→ Task goal:
Locate each line in the material below that contains the string "been" and copy those lines in full. Treat the match as case-sensitive.

Listed records: Begin

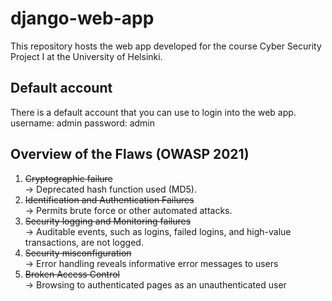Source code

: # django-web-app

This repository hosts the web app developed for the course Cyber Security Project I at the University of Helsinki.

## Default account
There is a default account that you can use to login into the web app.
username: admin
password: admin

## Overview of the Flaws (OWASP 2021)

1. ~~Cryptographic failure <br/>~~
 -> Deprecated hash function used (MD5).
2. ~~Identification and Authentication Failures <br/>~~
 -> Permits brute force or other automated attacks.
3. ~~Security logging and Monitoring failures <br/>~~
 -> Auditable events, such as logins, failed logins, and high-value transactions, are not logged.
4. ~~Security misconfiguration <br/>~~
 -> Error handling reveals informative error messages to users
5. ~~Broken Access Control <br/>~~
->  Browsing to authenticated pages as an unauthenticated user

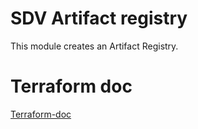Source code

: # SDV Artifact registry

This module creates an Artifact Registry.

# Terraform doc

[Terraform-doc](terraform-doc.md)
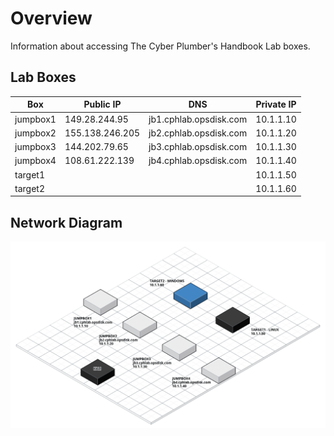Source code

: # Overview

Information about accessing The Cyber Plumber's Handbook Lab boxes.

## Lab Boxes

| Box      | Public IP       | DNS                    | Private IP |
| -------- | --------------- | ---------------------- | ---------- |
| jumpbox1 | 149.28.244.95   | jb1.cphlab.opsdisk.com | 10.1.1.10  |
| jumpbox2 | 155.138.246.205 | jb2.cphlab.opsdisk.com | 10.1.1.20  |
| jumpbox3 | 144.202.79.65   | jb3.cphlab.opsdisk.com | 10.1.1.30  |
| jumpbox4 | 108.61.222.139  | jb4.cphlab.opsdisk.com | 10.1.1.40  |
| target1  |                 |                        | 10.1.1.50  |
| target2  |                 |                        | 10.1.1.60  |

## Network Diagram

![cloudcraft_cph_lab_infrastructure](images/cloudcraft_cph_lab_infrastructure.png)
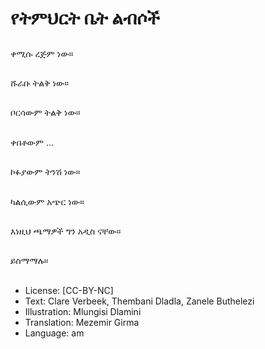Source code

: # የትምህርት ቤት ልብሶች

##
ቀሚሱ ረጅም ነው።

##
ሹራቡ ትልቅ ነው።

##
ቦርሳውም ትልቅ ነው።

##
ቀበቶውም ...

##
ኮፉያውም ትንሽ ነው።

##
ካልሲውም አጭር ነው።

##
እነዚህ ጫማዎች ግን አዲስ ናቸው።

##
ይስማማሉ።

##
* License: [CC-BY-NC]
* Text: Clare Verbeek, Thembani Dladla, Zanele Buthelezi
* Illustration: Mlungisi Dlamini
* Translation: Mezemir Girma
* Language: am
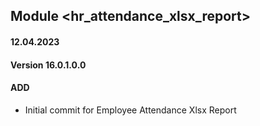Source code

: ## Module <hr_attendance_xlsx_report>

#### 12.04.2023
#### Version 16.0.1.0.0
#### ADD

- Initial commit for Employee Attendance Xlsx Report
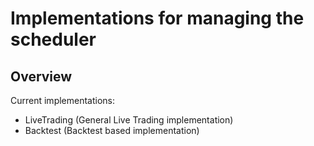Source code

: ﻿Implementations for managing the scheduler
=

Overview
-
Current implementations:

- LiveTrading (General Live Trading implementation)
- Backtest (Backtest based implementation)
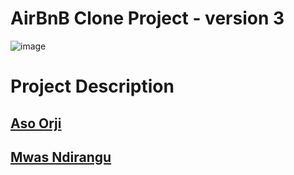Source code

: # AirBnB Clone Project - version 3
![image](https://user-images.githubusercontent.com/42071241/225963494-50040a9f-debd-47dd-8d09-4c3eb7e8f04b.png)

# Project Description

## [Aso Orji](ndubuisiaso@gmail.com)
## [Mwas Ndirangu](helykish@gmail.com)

Listed records: End
Listed records: Begin

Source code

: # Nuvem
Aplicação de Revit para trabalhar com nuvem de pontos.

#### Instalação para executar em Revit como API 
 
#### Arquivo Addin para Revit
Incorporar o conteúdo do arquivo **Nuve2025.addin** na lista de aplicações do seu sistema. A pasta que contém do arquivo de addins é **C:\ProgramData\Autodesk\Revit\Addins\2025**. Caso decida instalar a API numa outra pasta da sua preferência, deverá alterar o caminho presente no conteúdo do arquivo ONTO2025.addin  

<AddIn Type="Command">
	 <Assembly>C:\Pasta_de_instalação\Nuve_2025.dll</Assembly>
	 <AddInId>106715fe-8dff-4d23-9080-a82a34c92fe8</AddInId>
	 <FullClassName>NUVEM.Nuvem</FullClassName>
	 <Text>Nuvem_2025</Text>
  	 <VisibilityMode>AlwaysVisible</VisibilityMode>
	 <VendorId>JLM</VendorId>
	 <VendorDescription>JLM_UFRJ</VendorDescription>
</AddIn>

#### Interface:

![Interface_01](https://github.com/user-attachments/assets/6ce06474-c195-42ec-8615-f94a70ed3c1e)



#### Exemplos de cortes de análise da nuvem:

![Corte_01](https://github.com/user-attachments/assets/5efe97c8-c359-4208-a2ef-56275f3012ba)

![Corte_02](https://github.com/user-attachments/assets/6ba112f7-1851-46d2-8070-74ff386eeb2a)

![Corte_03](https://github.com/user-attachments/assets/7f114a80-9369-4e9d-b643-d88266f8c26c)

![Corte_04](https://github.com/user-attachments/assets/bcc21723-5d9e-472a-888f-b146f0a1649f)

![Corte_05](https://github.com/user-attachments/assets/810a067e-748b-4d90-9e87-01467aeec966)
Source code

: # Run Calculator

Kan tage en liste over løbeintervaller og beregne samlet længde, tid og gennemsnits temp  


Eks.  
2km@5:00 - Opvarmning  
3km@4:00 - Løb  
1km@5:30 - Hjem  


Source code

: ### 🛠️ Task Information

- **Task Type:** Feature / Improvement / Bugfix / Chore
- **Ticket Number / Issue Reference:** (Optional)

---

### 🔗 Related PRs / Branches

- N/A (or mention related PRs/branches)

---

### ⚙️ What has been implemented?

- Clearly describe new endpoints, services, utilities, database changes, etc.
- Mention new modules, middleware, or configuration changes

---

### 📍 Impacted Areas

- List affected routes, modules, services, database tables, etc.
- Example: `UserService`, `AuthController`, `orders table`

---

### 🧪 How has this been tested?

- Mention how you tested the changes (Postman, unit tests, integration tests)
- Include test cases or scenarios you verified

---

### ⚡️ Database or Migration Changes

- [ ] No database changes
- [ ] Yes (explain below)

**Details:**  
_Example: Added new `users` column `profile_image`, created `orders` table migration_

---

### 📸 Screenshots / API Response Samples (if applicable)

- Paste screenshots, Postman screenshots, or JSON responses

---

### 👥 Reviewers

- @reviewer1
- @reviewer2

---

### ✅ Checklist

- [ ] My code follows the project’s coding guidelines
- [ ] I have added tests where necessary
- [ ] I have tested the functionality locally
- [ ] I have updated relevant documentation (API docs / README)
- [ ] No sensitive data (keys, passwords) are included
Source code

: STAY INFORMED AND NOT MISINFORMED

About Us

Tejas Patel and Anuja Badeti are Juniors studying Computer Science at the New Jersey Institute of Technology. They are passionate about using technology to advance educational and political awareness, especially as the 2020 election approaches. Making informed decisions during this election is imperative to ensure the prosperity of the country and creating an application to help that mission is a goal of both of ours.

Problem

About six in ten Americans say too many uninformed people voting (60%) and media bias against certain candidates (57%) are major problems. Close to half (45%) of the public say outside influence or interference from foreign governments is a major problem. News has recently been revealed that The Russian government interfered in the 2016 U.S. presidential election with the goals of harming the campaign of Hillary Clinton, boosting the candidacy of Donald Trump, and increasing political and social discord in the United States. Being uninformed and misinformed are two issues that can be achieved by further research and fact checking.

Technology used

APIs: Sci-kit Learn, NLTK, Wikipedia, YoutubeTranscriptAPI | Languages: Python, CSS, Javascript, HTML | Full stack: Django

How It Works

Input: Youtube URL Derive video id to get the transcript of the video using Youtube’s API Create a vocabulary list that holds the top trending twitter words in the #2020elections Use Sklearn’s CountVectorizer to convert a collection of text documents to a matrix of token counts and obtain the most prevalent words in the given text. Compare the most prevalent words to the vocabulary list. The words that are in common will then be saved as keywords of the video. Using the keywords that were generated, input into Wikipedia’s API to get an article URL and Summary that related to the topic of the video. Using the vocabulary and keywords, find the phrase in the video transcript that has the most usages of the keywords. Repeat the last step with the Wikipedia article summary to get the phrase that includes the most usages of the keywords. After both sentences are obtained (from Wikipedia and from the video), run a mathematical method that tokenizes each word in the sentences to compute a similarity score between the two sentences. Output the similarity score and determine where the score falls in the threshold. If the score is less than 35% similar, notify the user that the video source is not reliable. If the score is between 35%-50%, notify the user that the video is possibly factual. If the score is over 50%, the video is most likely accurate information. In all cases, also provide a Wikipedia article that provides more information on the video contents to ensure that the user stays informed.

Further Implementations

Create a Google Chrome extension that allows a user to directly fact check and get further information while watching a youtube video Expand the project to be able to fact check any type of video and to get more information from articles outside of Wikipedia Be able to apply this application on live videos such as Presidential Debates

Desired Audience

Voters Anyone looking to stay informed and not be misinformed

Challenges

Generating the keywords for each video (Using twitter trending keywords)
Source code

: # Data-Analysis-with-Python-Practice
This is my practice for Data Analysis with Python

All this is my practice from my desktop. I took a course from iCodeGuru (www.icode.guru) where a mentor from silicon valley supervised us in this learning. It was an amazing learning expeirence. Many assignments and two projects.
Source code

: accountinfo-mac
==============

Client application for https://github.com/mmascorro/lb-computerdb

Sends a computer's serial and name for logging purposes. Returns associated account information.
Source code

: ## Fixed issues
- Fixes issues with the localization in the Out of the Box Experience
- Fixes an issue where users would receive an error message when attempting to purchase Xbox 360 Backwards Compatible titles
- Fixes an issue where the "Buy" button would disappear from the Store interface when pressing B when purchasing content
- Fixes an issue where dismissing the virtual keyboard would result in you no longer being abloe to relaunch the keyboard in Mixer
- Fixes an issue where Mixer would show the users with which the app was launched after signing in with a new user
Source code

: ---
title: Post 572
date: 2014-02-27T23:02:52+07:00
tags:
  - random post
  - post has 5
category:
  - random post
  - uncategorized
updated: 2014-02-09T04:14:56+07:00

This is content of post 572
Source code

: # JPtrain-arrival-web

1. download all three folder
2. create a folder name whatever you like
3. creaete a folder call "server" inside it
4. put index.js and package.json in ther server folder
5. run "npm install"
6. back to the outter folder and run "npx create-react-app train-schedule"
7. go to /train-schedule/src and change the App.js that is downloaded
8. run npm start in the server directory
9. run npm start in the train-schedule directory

Listed records: End

→ Solution below:
### ⚙️ What has been implemented?
### 🧪 How has this been tested?
About six in ten Americans say too many uninformed people voting (60%) and media bias against certain candidates (57%) are major problems. Close to half (45%) of the public say outside influence or interference from foreign governments is a major problem. News has recently been revealed that The Russian government interfered in the 2016 U.S. presidential election with the goals of harming the campaign of Hillary Clinton, boosting the candidacy of Donald Trump, and increasing political and social discord in the United States. Being uninformed and misinformed are two issues that can be achieved by further research and fact checking.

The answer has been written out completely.